«Ne joue pas avec ta nourriture!» La mère de Guy Houde lui a servi cette phrase à satiété. Il faut croire qu'il est un peu délinquant, puisque de jouer avec la bouffe, Guy en a fait son métier.

Avant de devenir styliste culinaire pour la pub, ce cuisinier de formation a travaillé comme craft (c'est le nom qu'on donne à un cuisinier sur un plateau de tournage). À l'époque où il servait des cygnes en crème chantilly à l'équipe technique et aux comédiens, la question qui brûlait toutes les lèvres n'était plus de savoir quel était le nom du réalisateur, mais plutôt celui du craft!

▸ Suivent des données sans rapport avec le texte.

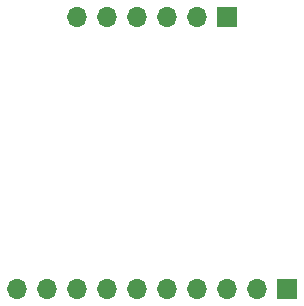
<source format=gbr>
%TF.GenerationSoftware,KiCad,Pcbnew,8.0.4*%
%TF.CreationDate,2024-09-21T22:18:03+01:00*%
%TF.ProjectId,FlipperBoard,466c6970-7065-4724-926f-6172642e6b69,rev?*%
%TF.SameCoordinates,Original*%
%TF.FileFunction,Soldermask,Top*%
%TF.FilePolarity,Negative*%
%FSLAX46Y46*%
G04 Gerber Fmt 4.6, Leading zero omitted, Abs format (unit mm)*
G04 Created by KiCad (PCBNEW 8.0.4) date 2024-09-21 22:18:03*
%MOMM*%
%LPD*%
G01*
G04 APERTURE LIST*
%ADD10O,1.700000X1.700000*%
%ADD11R,1.700000X1.700000*%
G04 APERTURE END LIST*
D10*
%TO.C,J2*%
X118000000Y-100000000D03*
X120540000Y-100000000D03*
X123080000Y-100000000D03*
X125620000Y-100000000D03*
X128160000Y-100000000D03*
D11*
X130700000Y-100000000D03*
%TD*%
%TO.C,J1*%
X135820000Y-123000000D03*
D10*
X133280000Y-123000000D03*
X130740000Y-123000000D03*
X128200000Y-123000000D03*
X125660000Y-123000000D03*
X123120000Y-123000000D03*
X120580000Y-123000000D03*
X118040000Y-123000000D03*
X115500000Y-123000000D03*
X112960000Y-123000000D03*
%TD*%
M02*

</source>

Comment a été inventé le métier de styliste culinaire?

Je pense que ça a débuté aux États-Unis dans les années soixante-dix, soit en même temps que le flash est arrivé sur le marché. Avant ça, c'était plutôt laborieux de photographier de la nourriture, parce qu'elle résistait mal aux éclairages forts. 



Est-ce que l'arrivée de la photo numérique a changé ton travail?

Le numérique met beaucoup plus de pression sur le styliste. Comme on peut voir instantanément le résultat et que tout doit être fait plus rapidement, ça laisse beaucoup moins de temps pour travailler l'image. 



Comment se trouve t-on des clients quand on est styliste culinaire?

En publicité, la production d'une image passe par une longue suite d'étapes et de contraintes. Le concept publicitaire est d'abord créé par une agence et ensuite soumis au client sous forme de maquette. Une fois approuvée, la maquette s'en va chez le photographe. C'est lui qui en bout de ligne engage le styliste en fonction de son talent particulier et des besoins de l'image à créer.



On entend souvent dire que les aliments qui composent les photos culinaires sont artificiels. Est-ce vrai?

C'est une croyance répandue qui me dérange un peu, car autant que possible, je travaille avec des ingrédients frais et vrais. Évidemment, si je cherche de belles petites fraises du Québec et qu'on est en janvier, tout ce que je trouverai en magasin, ce sont d'énormes fraises transgéniques californiennes. Je serai alors forcé d'en utiliser des fausses en acrylique. Mais c'est un dernier recours, mon but étant d'être authentique tant dans le résultat final que dans le processus.



Mais pour être à la fois authentique et esthétique, j'imagine qu'avant de trouver «the» fraise, tu dois en passer un méchant paquet?

Ah, ça oui! Il est possible que j'aie besoin de 500 fraises pour en dénicher une seule assez belle pour être utilisée. Et si quelqu'un de distrait mange cette fraise, on a un gros problème! C'est pourquoi sur un plateau, la table du styliste, c'est un endroit sacré!



Jusqu'à quel point manipules-tu les aliments?

J'imagine qu'il ne s'agit pas seulement de les laver et le tour est joué...
Tout dépend de l'aliment en question et du look recherché. Et aussi le niveau d'obsession de ton client. J'ai un confrère à qui on a déjà demandé d'épiler une framboise! Faut le faire...



À part concevoir un buste de Jean Charest en fromage, quel fut le défi le plus étrange auquel tu te sois attaqué au cours de ta carrière?

J'ai déjà essayé de rendre une pomme de terre sexy! En fait, le concept de départ consistait à photographier une patate dans un lit avec un contenant de margarine. La façon dont elle était épluchée devait suggérer qu'elle se déshabillait de manière sensuelle... Au bout de mes six sacs de patates, j'étais plus capable ! C'est quoi ça, une patate sexy?